*Exercise*
Copy the listing below, swapping each "Start free trial" for "Try it free" and changing nothing else. Leave the pictures out.
== Extracted records ==
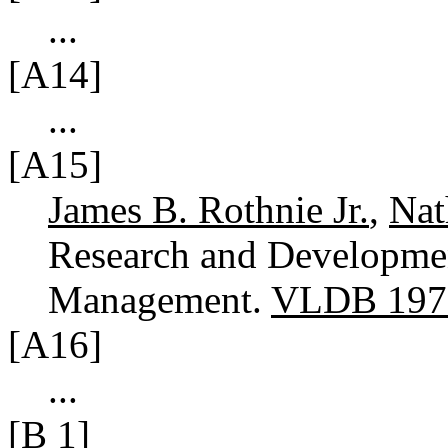
...
[A14]
...
[A15]
James B. Rothnie Jr.
,
Na
Research and Developmen
Management.
VLDB 197
[A16]
...
[B 1]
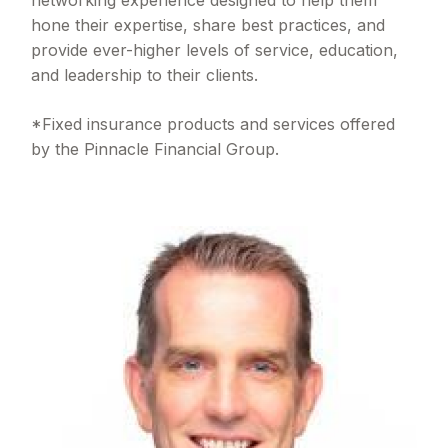
hone their expertise, share best practices, and
provide ever-higher levels of service, education,
and leadership to their clients.
*Fixed insurance products and services offered
by the Pinnacle Financial Group.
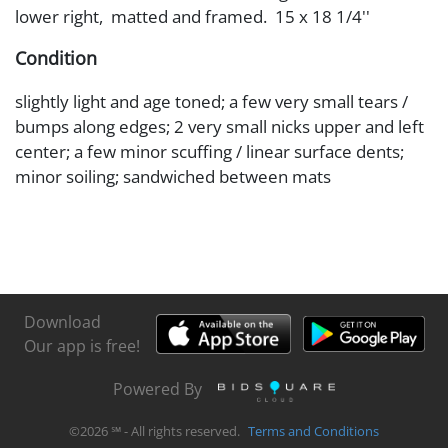
lower right, matted and framed. 15 x 18 1/4''
Condition
slightly light and age toned; a few very small tears /
bumps along edges; 2 very small nicks upper and left
center; a few minor scuffing / linear surface dents;
minor soiling; sandwiched between mats
Download
Our app is free!
Powered By
©
2026
℠ - All rights reserved.
Terms and Conditions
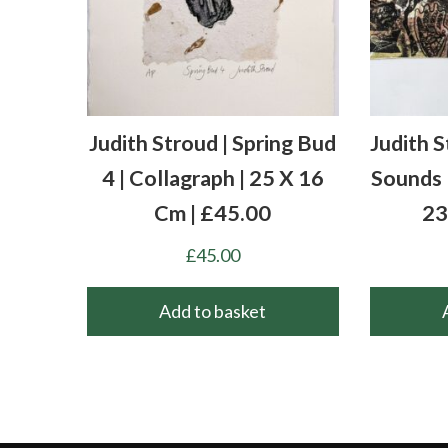
Judith Stroud | Spring Bud
Judith S
4 | Collagraph | 25 X 16
Sounds |
Cm | £45.00
23
£
45.00
Add to basket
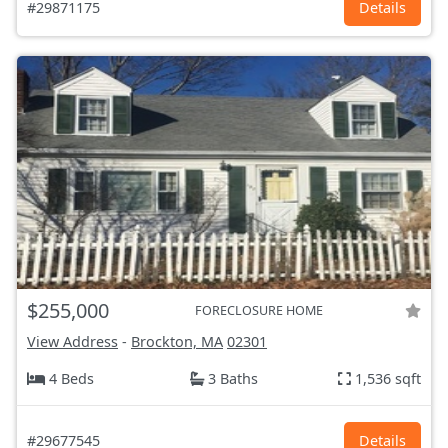
#29871175
Details
$255,000
FORECLOSURE HOME
View Address
-
Brockton, MA
02301
4 Beds
3 Baths
1,536 sqft
#29677545
Details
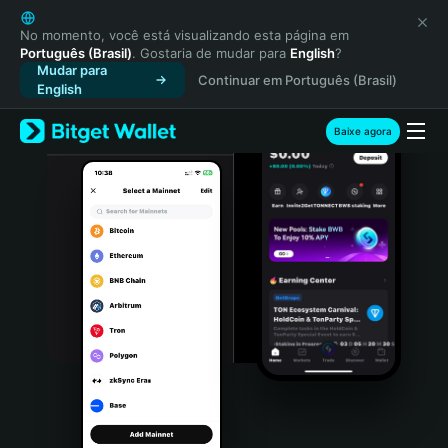
English
日本語
No momento, você está visualizando esta página em
Português (Brasil)
. Gostaria de mudar para
English
?
Tiếng Việt
Mudar para
Continuar em Português (Brasil)
Русский
English
Español (Latinoamérica)
Türkçe
Baixe agora
Italiano
Français
Deutsch
简体中文
繁體中文
Português (Portugal)
Bahasa Indonesia
ภาษาไทย
हिन्दी
বাংলা
Español
Português (Brasil)
Español (Argentina)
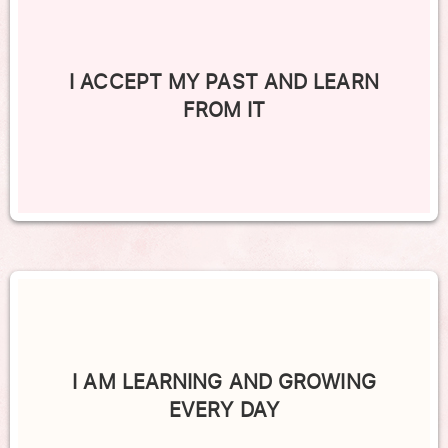
I ACCEPT MY PAST AND LEARN
FROM IT
I AM LEARNING AND GROWING
EVERY DAY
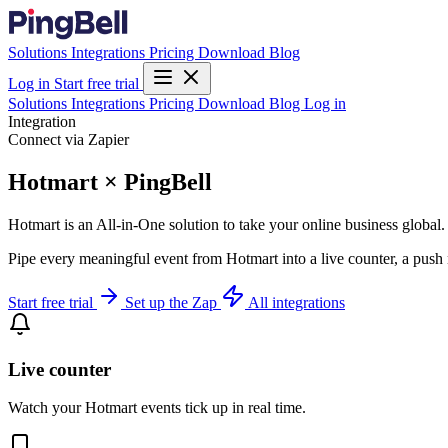
Solutions
Integrations
Pricing
Download
Blog
Log in
Start free trial
Solutions
Integrations
Pricing
Download
Blog
Log in
Integration
Connect via Zapier
Hotmart × PingBell
Hotmart is an All-in-One solution to take your online business global.
Pipe every meaningful event from Hotmart into a live counter, a push 
Start free trial
Set up the Zap
All integrations
Live counter
Watch your Hotmart events tick up in real time.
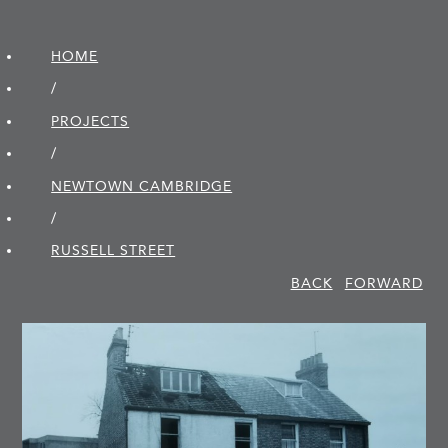
HOME
/
PROJECTS
/
NEWTOWN CAMBRIDGE
/
RUSSELL STREET
BACK
FORWARD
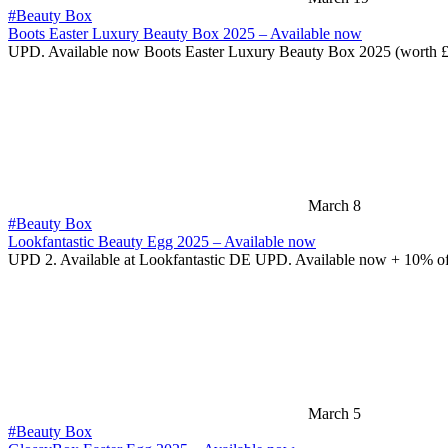
#Beauty Box
Boots Easter Luxury Beauty Box 2025 – Available now
UPD. Available now Boots Easter Luxury Beauty Box 2025 (worth 
March 8
#Beauty Box
Lookfantastic Beauty Egg 2025 – Available now
UPD 2. Available at Lookfantastic DE UPD. Available now + 10% o
March 5
#Beauty Box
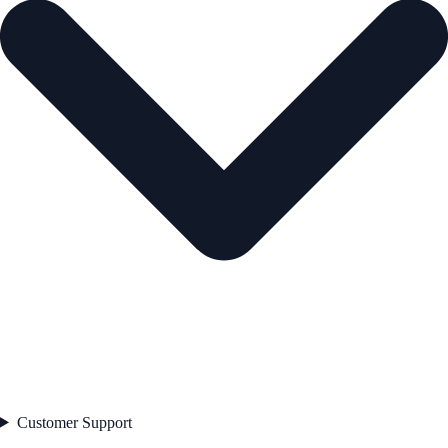
Customer Support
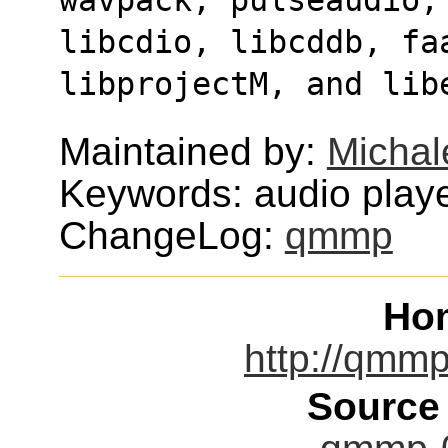
libcdio, libcddb, faa
libprojectM, and lib
Maintained by:
Michal
Keywords: audio play
ChangeLog:
qmmp
Ho
http://qmmp
Source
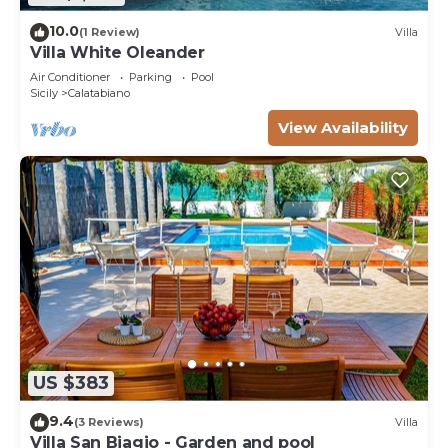
10.0
(1 Review)
Villa
Villa White Oleander
Air Conditioner
Parking
Pool
Sicily
Calatabiano
View Availability
US $383
9.4
(3 Reviews)
Villa
Villa San Biagio - Garden and pool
===
*Reply*
...
[A14]
...
[A15]
James B. Rothnie Jr.
,
Na
Research and Developmen
Management.
VLDB 197
[A16]
...
[B 1]
hone their expertise, share best practices, and
provide ever-higher levels of service, education,
and leadership to their clients.
*Fixed insurance products and services offered
by the Pinnacle Financial Group.
lower right, matted and framed. 15 x 18 1/4''
Condition
slightly light and age toned; a few very small tears /
bumps along edges; 2 very small nicks upper and left
center; a few minor scuffing / linear surface dents;
minor soiling; sandwiched between mats
Download
Our app is free!
Powered By
©
2026
℠ - All rights reserved.
Terms and Conditions
Judith Stroud | Spring Bud
Judith S
4 | Collagraph | 25 X 16
Sounds |
Cm | £45.00
23
£
45.00
Add to basket
#29871175
Details
$255,000
FORECLOSURE HOME
View Address
-
Brockton, MA
02301
4 Beds
3 Baths
1,536 sqft
#29677545
Details
English
日本語
No momento, você está visualizando esta página em
Português (Brasil)
. Gostaria de mudar para
English
?
Tiếng Việt
Mudar para
Continuar em Português (Brasil)
Русский
English
Español (Latinoamérica)
Türkçe
Baixe agora
Italiano
Français
Deutsch
简体中文
繁體中文
Português (Portugal)
Bahasa Indonesia
ภาษาไทย
हिन्दी
বাংলা
Español
Português (Brasil)
Español (Argentina)
I ACCEPT MY PAST AND LEARN
FROM IT
I AM LEARNING AND GROWING
EVERY DAY
Solutions
Integrations
Pricing
Download
Blog
Log in
Try it free
Solutions
Integrations
Pricing
Download
Blog
Log in
Integration
Connect via Zapier
Hotmart × PingBell
Hotmart is an All-in-One solution to take your online business global.
Pipe every meaningful event from Hotmart into a live counter, a push 
Try it free
Set up the Zap
All integrations
Live counter
Watch your Hotmart events tick up in real time.
HOME
/
PROJECTS
/
NEWTOWN CAMBRIDGE
/
RUSSELL STREET
BACK
FORWARD
#Beauty Box
Boots Easter Luxury Beauty Box 2025 – Available now
UPD. Available now Boots Easter Luxury Beauty Box 2025 (worth 
March 8
#Beauty Box
Lookfantastic Beauty Egg 2025 – Available now
UPD 2. Available at Lookfantastic DE UPD. Available now + 10% o
March 5
#Beauty Box
Customer Support
libcdio, libcddb, faa
libprojectM, and lib
Maintained by:
Michal
Keywords: audio play
ChangeLog:
qmmp
Ho
http://qmmp
Source
10.0
(1 Review)
Villa
Villa White Oleander
Air Conditioner
Parking
Pool
Sicily
Calatabiano
View Availability
US $383
9.4
(3 Reviews)
Villa
Villa San Biagio - Garden and pool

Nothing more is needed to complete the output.